Microsoft’s April 2020 update Tuesday updates fix 113 vulnerabilities, including three Windows bugs exploited for arbitrary code execution and privilege escalation assaults.
Microsoft has patched two vulnerabilities related to the Adobe Type Manager Library, which are frequently exploited by remote code execution. The library is funded solely by Microsoft despite its name, and Adobe claims it will not risk its customers.
The vulnerabilities, as CVE-2020-1020 and CVE-2020-0938, were disclosed several weeks ago by Microsoft, but the company initially offered only a method to discourage use. The tech giant says the vulnerabilities in Windows 10 pcs are less likely to be abused thanks to the protection features of the new iteration of the operating system.
For both vulnerabilities, Microsoft has cited the Google Project Zero and Threat Analysis Community. CVE-2020-0938 was also attributed to the Chinese cybersecurity analysis company Qi An Xin.
There is currently no information about attacks that exploit such vulnerabilities available, and Google seldom discloses such types of information.
Microsoft also credited Google to note an actively exploited Windows kernel vulnerability monitored as CVE-2020-1027.
“An attacker who successfully exploited the vulnerability could execute code with elevated permissions,” Microsoft said in its advisory. “To exploit the vulnerability, a locally authenticated attacker could run a specially crafted application.”

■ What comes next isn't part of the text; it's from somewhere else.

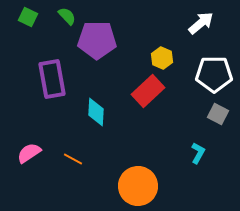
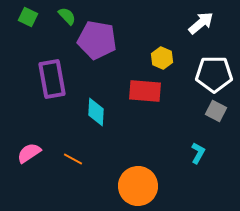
purple pentagon: rotated 9 degrees clockwise
red rectangle: moved 3 px left; rotated 48 degrees clockwise
gray square: moved 2 px left, 3 px up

The operation against Windows 10 was observed in this scenario, although older versions of the operating system are likely to be targeted.
CVE-2020-0968, a flaw in remote execution in Internet Explorer, can also be used, but maybe a mistake, because its index is “1-Exploitation more likely” rather than “0-Exploitation found.” This was not the first time such an error was found in a Microsoft advisory. For clarifications, SecurityWeek has reached Microsoft.
Microsoft’s remaining CVEs this month affect Windows, Edge, Internet Explorer, Outlook, Windows Defender, Dynamics, Android, and Mac apps, among other devices.
Only 17 vulnerabilities in this month are critical, and the remainder are listed as significant.
Microsoft has also fixed a privilege escalation bug that was previously revealed in the OneDrive Windows app.
Trend Micro’s Zero Day Initiative (ZDI), which offers a review of patches for this month, shows that the CVE solved by Microsoft between January and April 2020 is 44% higher than last year.
On Tuesday, Adobe just patched five ColdFusion, After Effects, and Digital Editions bugs.